--- WHAT NEEDS TO BE DONE ---
Return the entries below word for word. No picture belongs in the copy.

--- MATERIAL FOR THE TASK ---
┄┄┄┄┄┄

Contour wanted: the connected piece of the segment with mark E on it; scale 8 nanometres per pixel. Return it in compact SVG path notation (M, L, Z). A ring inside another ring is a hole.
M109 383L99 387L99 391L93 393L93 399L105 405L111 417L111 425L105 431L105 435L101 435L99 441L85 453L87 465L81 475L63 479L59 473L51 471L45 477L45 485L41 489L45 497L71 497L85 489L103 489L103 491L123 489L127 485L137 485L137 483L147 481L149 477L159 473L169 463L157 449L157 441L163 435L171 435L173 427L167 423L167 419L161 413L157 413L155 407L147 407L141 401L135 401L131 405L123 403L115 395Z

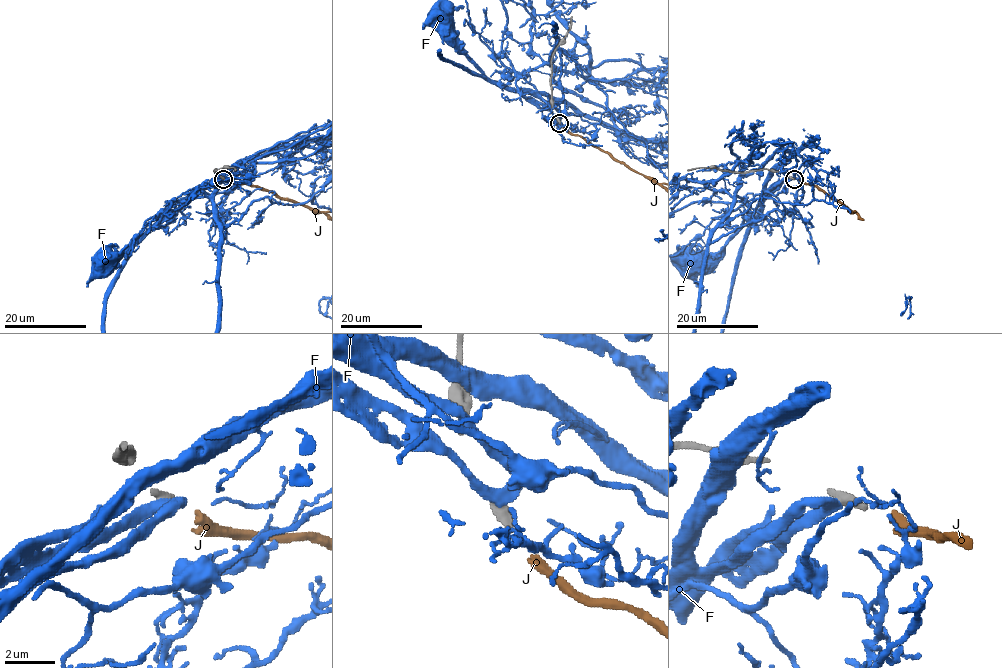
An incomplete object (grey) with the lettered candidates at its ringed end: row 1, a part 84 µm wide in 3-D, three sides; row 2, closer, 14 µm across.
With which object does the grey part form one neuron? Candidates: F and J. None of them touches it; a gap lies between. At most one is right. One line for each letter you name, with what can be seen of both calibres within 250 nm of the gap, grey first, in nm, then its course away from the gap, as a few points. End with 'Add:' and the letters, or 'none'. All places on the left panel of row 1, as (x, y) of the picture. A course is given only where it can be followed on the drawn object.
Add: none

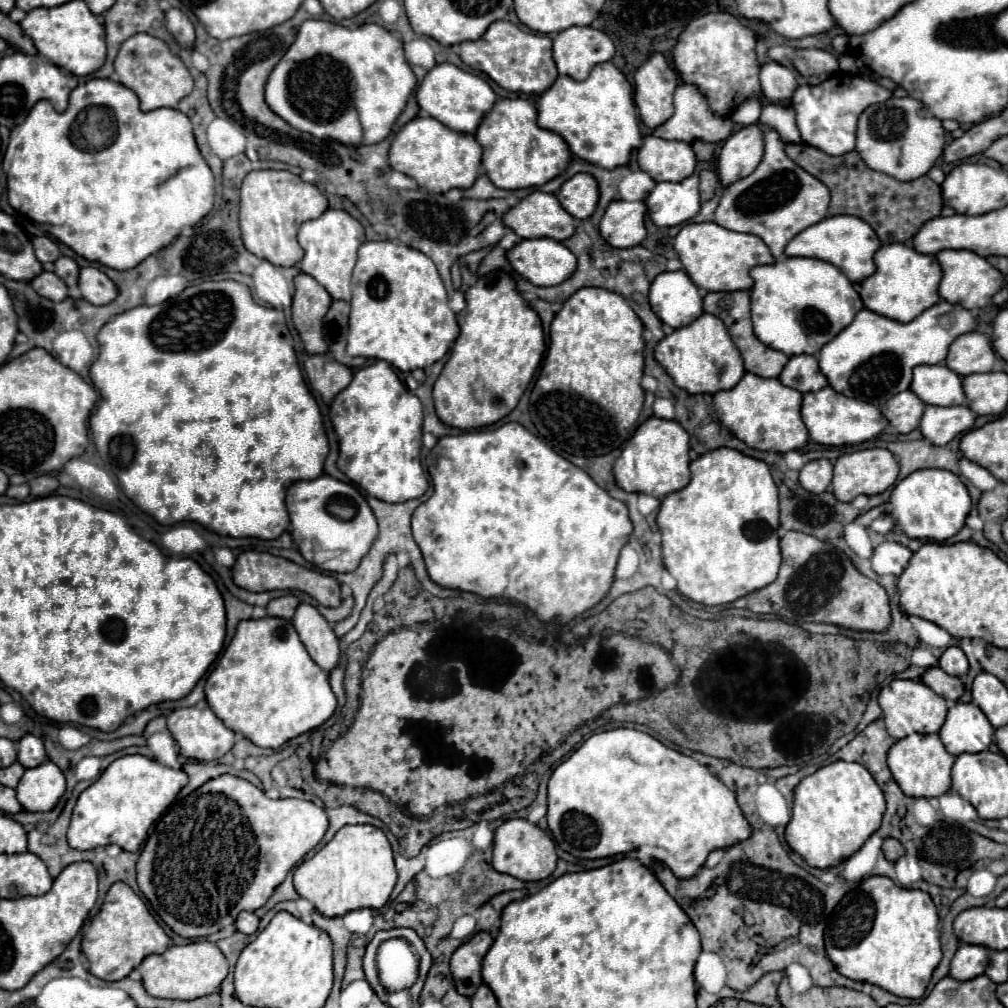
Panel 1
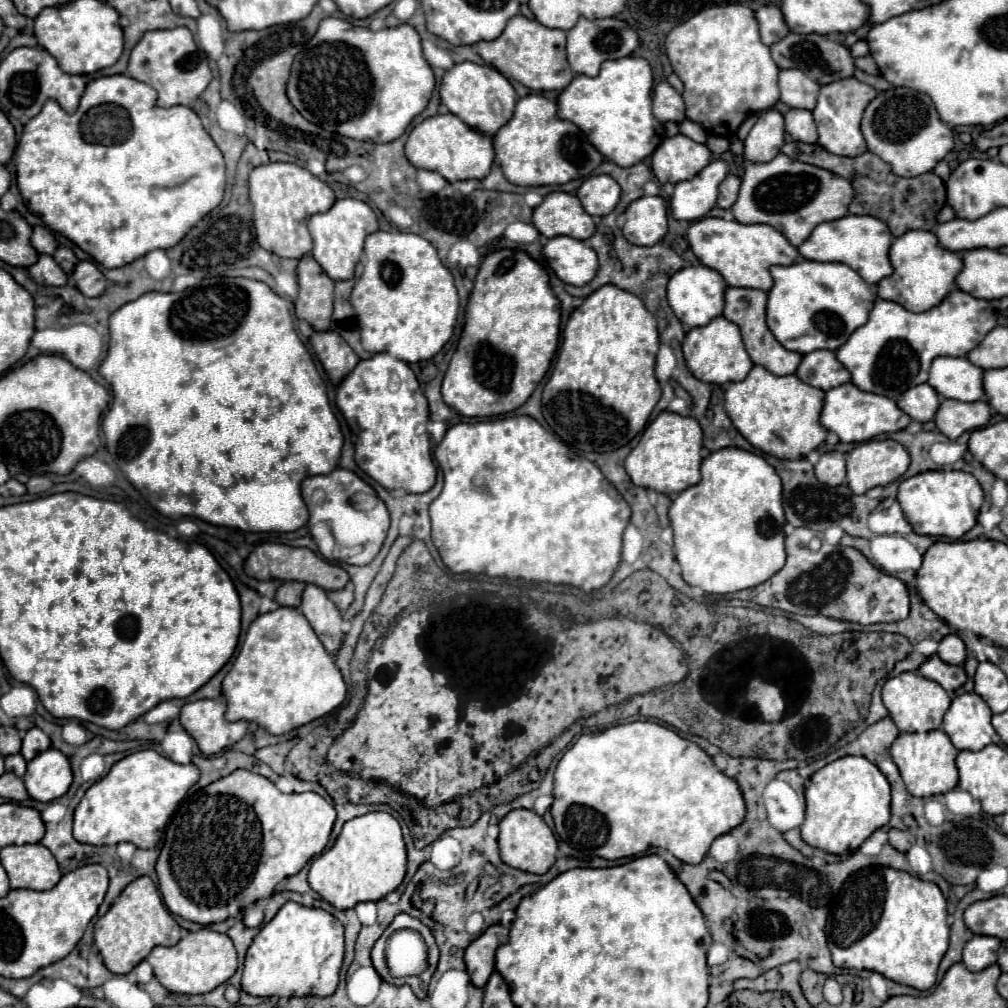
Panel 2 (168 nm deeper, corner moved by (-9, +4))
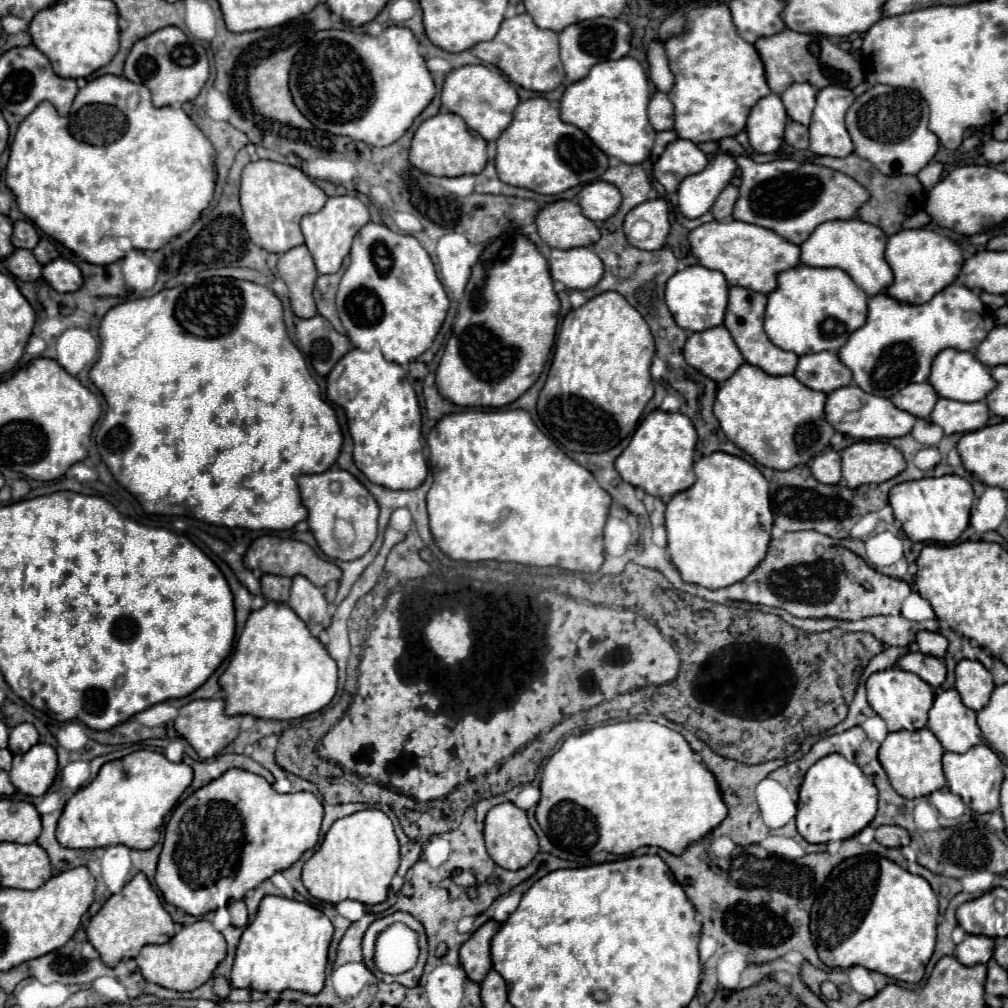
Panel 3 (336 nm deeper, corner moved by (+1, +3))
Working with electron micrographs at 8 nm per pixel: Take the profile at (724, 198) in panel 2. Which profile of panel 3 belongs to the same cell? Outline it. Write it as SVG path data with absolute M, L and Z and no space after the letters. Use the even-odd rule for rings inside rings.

┄┄┄┄┄┄

--- TASK OUTPUT ---
Contour wanted: the connected piece of the segment with mark E on it; scale 8 nanometres per pixel. Return it in compact SVG path notation (M, L, Z). A ring inside another ring is a hole.
M109 383L99 387L99 391L93 393L93 399L105 405L111 417L111 425L105 431L105 435L101 435L99 441L85 453L87 465L81 475L63 479L59 473L51 471L45 477L45 485L41 489L45 497L71 497L85 489L103 489L103 491L123 489L127 485L137 485L137 483L147 481L149 477L159 473L169 463L157 449L157 441L163 435L171 435L173 427L167 423L167 419L161 413L157 413L155 407L147 407L141 401L135 401L131 405L123 403L115 395Z

An incomplete object (grey) with the lettered candidates at its ringed end: row 1, a part 84 µm wide in 3-D, three sides; row 2, closer, 14 µm across.
With which object does the grey part form one neuron? Candidates: F and J. None of them touches it; a gap lies between. At most one is right. One line for each letter you name, with what can be seen of both calibres within 250 nm of the gap, grey first, in nm, then its course away from the gap, as a few points. End with 'Add:' and the letters, or 'none'. All places on the left panel of row 1, as (x, y) of the picture. A course is given only where it can be followed on the drawn object.
Add: none

Panel 1
Panel 2 (168 nm deeper, corner moved by (-9, +4))
Panel 3 (336 nm deeper, corner moved by (+1, +3))
Working with electron micrographs at 8 nm per pixel: Take the profile at (724, 198) in panel 2. Which profile of panel 3 belongs to the same cell? Outline it. Write it as SVG path data with absolute M, L and Z and no space after the letters. Use the even-odd rule for rings inside rings.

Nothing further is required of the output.